=== Begin Enclosure ===

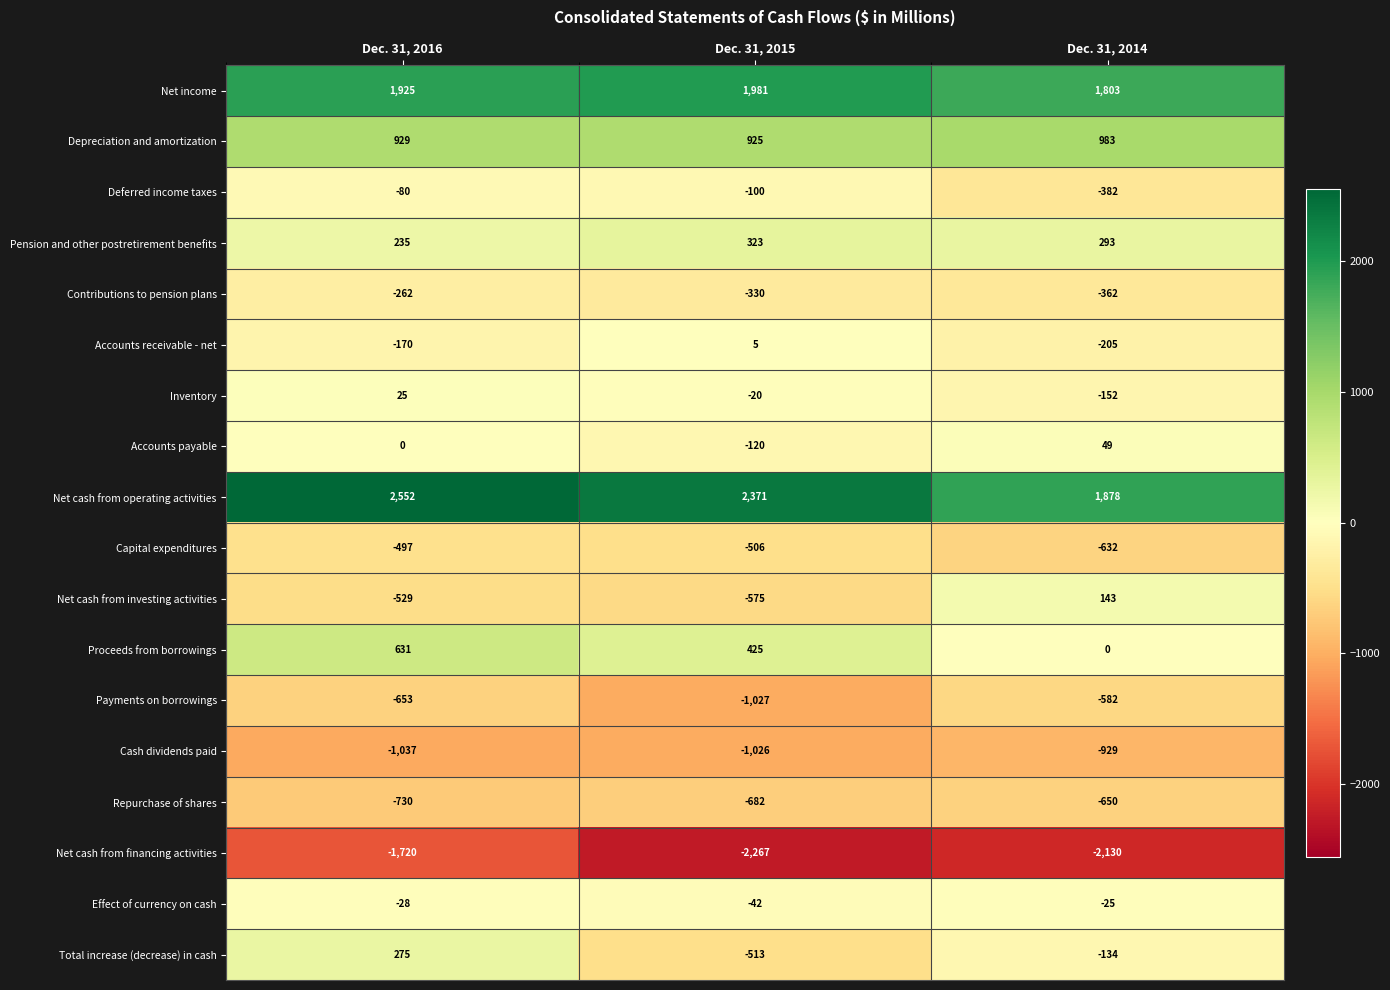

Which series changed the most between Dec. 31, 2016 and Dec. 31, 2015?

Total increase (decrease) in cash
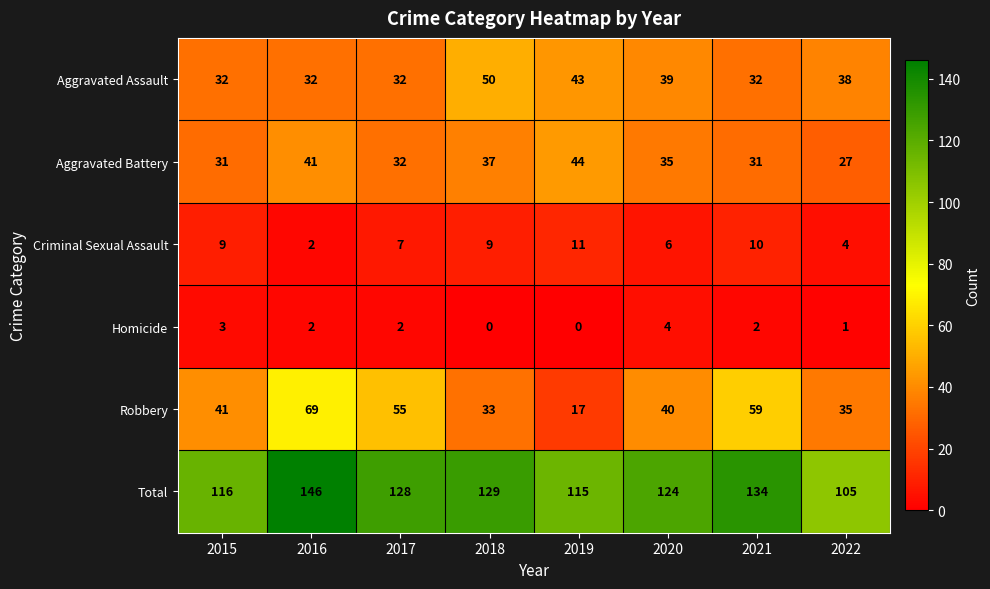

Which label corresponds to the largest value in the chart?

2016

=== End Enclosure ===
=== Begin Enclosure ===

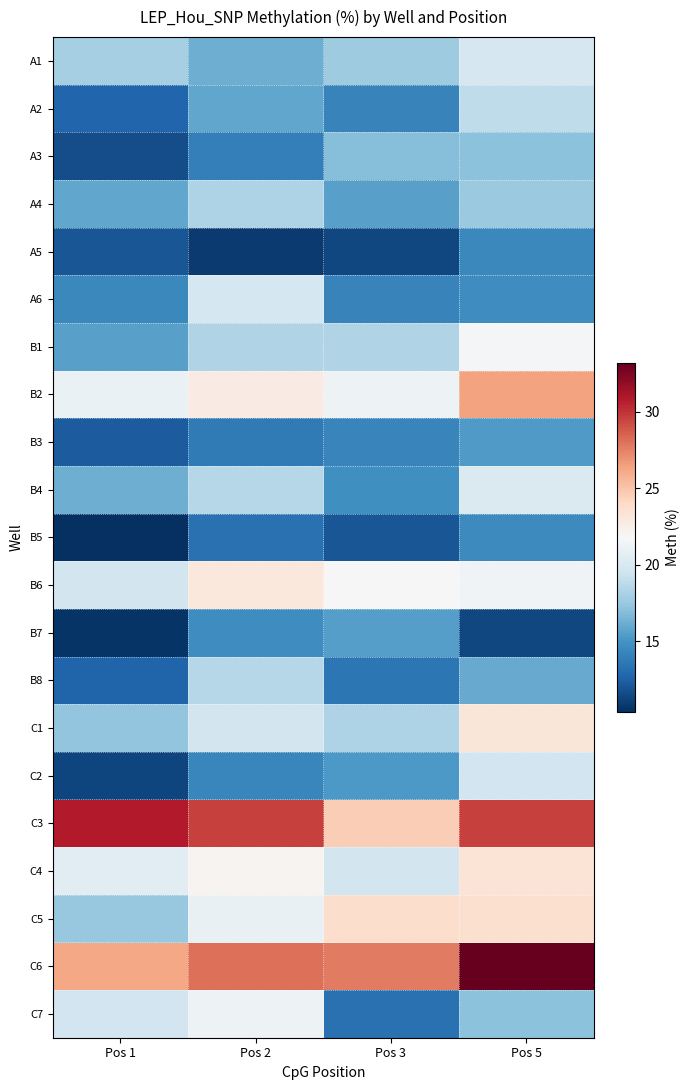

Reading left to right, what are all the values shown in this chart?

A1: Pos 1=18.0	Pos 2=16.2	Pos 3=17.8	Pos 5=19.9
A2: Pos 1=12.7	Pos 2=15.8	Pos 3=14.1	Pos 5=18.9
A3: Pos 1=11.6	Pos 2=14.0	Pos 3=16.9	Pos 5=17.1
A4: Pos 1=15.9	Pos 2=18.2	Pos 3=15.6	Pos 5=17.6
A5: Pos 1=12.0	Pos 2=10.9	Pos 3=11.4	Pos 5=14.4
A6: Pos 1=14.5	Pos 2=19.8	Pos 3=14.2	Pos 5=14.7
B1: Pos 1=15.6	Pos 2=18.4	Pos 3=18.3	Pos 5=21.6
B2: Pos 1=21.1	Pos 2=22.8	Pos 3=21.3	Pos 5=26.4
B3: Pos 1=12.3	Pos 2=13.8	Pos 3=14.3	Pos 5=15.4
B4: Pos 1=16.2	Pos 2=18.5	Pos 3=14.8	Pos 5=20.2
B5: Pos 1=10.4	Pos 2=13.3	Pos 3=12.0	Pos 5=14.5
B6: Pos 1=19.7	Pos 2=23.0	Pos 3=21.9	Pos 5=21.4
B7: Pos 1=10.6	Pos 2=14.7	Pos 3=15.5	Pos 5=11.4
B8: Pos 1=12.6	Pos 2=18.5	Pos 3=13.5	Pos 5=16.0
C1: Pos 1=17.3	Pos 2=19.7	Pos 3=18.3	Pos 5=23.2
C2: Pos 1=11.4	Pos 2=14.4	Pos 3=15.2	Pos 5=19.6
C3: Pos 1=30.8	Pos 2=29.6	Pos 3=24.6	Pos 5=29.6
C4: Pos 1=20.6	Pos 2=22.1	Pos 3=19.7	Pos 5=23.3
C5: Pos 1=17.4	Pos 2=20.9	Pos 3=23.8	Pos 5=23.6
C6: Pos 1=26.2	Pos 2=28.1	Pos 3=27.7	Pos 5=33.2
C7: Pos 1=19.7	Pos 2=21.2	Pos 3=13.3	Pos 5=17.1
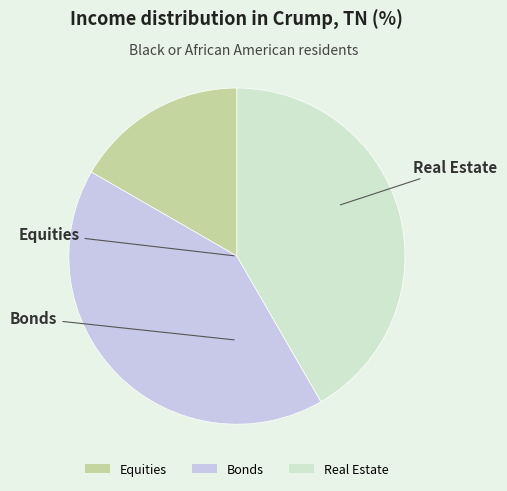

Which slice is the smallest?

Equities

=== End Enclosure ===

■ **Problem to solve**
Reproduce word for word the part of the data that opens with the line containing "Which series changed" and closes with the line containing "Which label corresponds", including both of those lines. Leave any pictures out of your copy.

■ **Task answer**
Which series changed the most between Dec. 31, 2016 and Dec. 31, 2015?

Total increase (decrease) in cash

Which label corresponds to the largest value in the chart?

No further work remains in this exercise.